My mind was quiet. My home was lighter. My time was actually mine.
I perfected my at-home iced latte recipe.
I baked six loaves of bread on a Sunday afternoon and surprised my neighbors.
I started walking more, 13,000 steps a day, just by being outside on the farm.
And yes, my laundry is always done now (still a shocker).
At first, it felt strange. I’d reach for my phone out of habit, only to remember the apps were gone.
So I’d text a friend instead. Check in. Reconnect.
And something shifted.
I started coloring again. Trying new recipes. Creating for joy, not for content.
In the studio, I turn on my playlist (you can listen here) and just create. No agenda, no “I should post this later.”

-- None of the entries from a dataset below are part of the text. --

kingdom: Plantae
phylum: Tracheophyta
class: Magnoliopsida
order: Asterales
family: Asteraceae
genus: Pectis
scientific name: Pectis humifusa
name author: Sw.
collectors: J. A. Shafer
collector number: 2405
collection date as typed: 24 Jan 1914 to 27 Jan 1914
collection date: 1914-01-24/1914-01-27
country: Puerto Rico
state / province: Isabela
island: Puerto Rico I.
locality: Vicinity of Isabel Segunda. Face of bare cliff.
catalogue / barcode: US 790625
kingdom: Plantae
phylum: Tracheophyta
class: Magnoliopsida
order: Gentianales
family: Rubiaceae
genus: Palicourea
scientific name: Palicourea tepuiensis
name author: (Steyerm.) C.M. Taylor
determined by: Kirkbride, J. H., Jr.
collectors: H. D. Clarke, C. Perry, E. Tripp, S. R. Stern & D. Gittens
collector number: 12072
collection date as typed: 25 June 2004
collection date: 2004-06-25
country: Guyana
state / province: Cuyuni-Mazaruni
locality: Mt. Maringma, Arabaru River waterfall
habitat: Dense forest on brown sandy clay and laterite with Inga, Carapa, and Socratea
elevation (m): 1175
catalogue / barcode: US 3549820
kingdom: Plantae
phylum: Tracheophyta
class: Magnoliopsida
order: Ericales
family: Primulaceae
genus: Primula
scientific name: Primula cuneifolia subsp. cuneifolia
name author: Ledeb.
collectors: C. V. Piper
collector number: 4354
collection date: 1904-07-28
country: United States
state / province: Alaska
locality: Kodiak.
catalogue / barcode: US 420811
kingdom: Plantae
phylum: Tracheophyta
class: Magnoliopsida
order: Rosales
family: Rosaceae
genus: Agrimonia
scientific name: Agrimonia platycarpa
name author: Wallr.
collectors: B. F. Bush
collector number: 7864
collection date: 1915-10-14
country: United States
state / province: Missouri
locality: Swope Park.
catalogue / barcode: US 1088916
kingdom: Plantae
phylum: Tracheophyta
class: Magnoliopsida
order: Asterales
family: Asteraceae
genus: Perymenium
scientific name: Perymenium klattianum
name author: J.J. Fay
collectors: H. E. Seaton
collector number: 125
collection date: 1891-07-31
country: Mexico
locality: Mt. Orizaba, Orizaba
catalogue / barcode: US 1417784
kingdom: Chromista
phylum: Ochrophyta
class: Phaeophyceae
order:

My creativity came back. My peace followed.
A Gentle Challenge for You
If you’ve been feeling drained, distracted, or like your time is constantly slipping away, I get it.
We can’t buy more time, but we can choose how we spend it.
So here’s my challenge for you.
Tonight, put your phone in another room or on Do Not Disturb for an hour.
Be fully present with the people around you.
Tomorrow, take a look at your cup.
What’s filling it?
What’s quietly emptying it?
And what could you release, even just for a week, to make space for more peace?
You might just find, like I did, that you don’t miss it.
Not even a little.
This was only the beginning for me.
More changes are coming, but this one has already reshaped everything.
Here’s to slower mornings, fuller hearts, and seriously dumb phones.
💛
Chelsea



Kudos to you! So proud of you for not only taking this huge step but also putting it out there about the benefits of disconnecting! I did it a couple of years ago and while it was hard to “delete” it was harder to wait the period of time it takes until it is actually erased because the temptation is there to just push it again to see if it is gone but if you haven’t waited the full time, FB charges it right back up for you! And then you have to start all over again to erase your footprint. So healthy! While I have slowed down my purchases it is because I have a rather large collection of HF bracelets etc. so keep on creating and I will continue to check in to see if there is anything new in your shop! I have followed you for some time and really admire and respect how you live your life. I was there when your dear Sterling began his journey with diabetes. I hope he is doing well! God bless HF and your family!